WHAT NEEDS TO BE DONE:
What you return should be the full listing, word for word, without a single image.

:: COLLECTED DATA

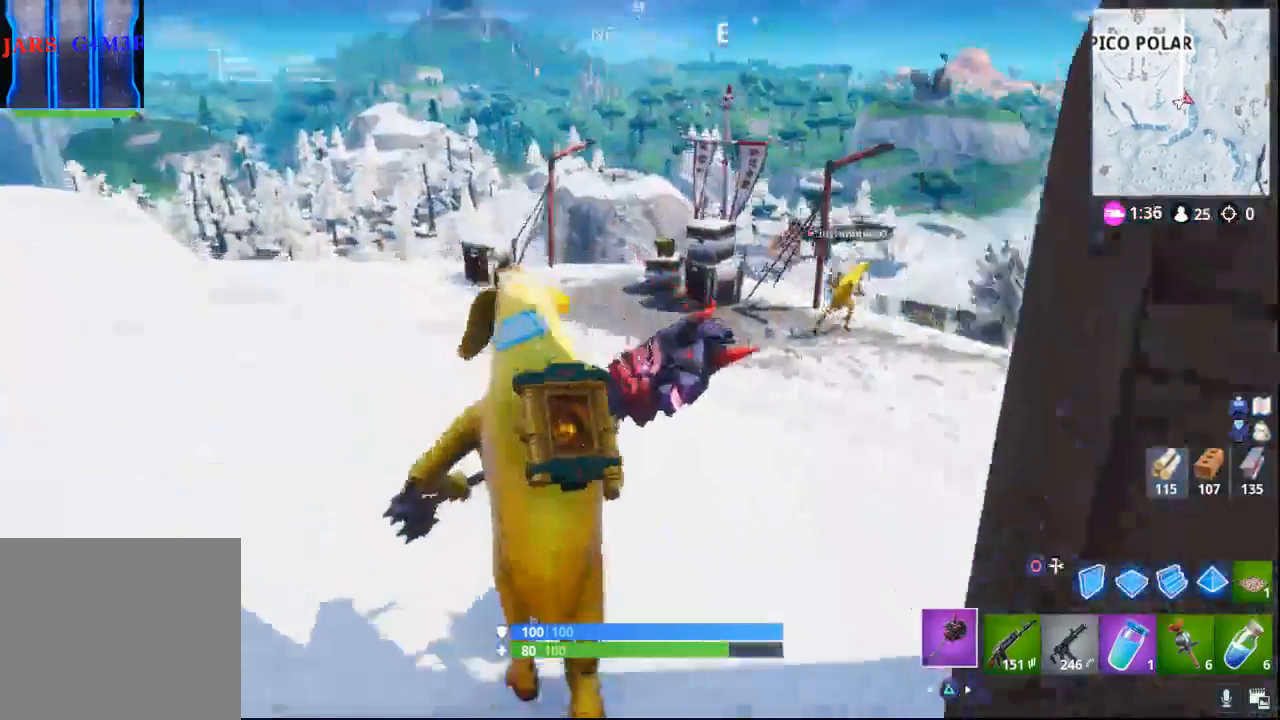
Gameplay with a controller (PlayStation layout); each line is a JSON object with the inputs held at the frame after it. "events" lists button and stick changes between this image and that frame as [ms after this image, input, new state], when the widget could be followed in between.
{"buttons": [], "left_stick": "up", "right_stick": "right", "events": [[100, "right_stick", "right"]]}
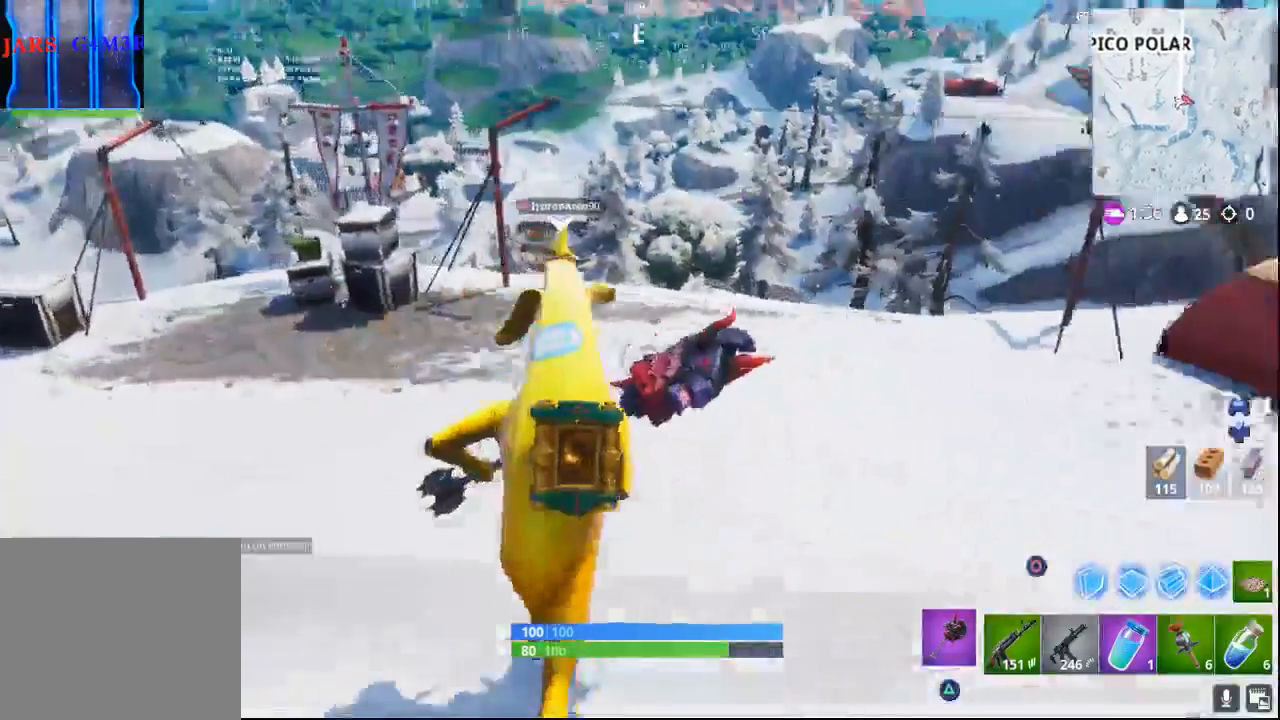
{"buttons": [], "left_stick": "up-right", "right_stick": "center", "events": [[117, "left_stick", "up-right"], [200, "right_stick", "center"], [283, "CROSS", "down"], [383, "CROSS", "up"]]}
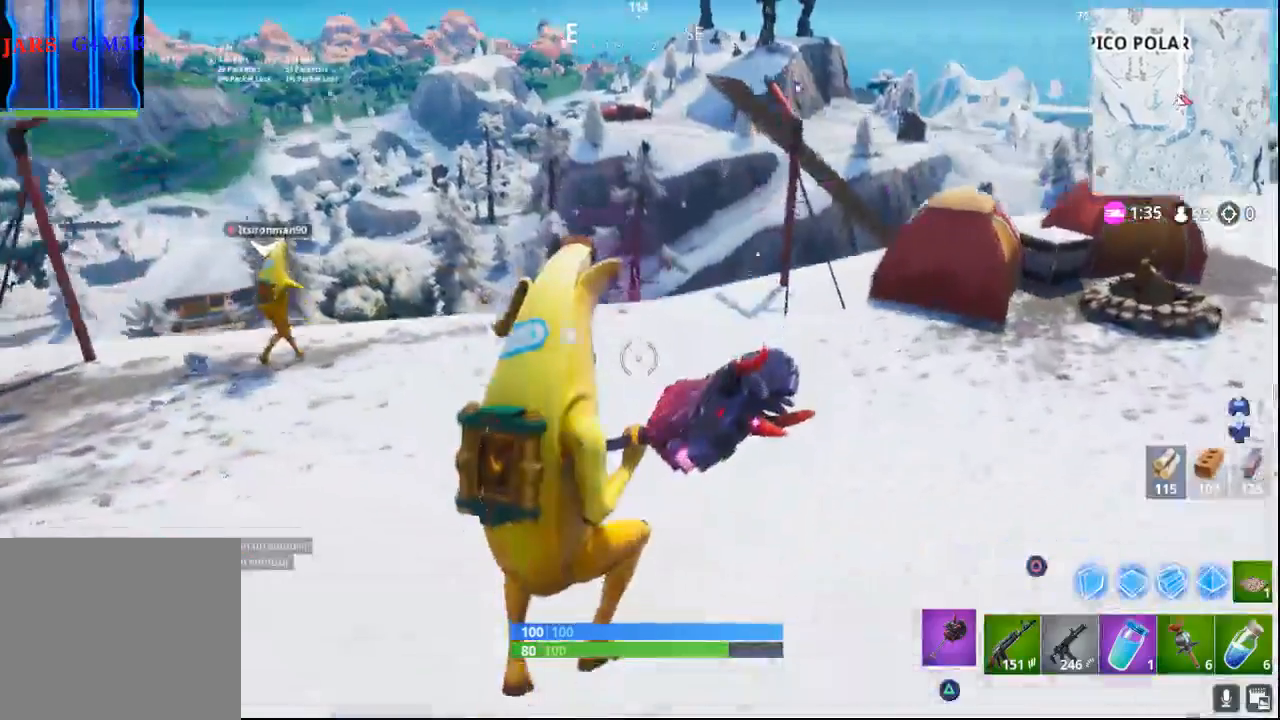
{"buttons": [], "left_stick": "up-right", "right_stick": "center"}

::::

RESULT:
Gameplay with a controller (PlayStation layout); each line is a JSON object with the inputs held at the frame after it. "events" lists button and stick changes between this image and that frame as [ms after this image, input, new state], when the widget could be followed in between.
{"buttons": [], "left_stick": "up", "right_stick": "right", "events": [[100, "right_stick", "right"]]}
{"buttons": [], "left_stick": "up-right", "right_stick": "center", "events": [[117, "left_stick", "up-right"], [200, "right_stick", "center"], [283, "CROSS", "down"], [383, "CROSS", "up"]]}
{"buttons": [], "left_stick": "up-right", "right_stick": "center"}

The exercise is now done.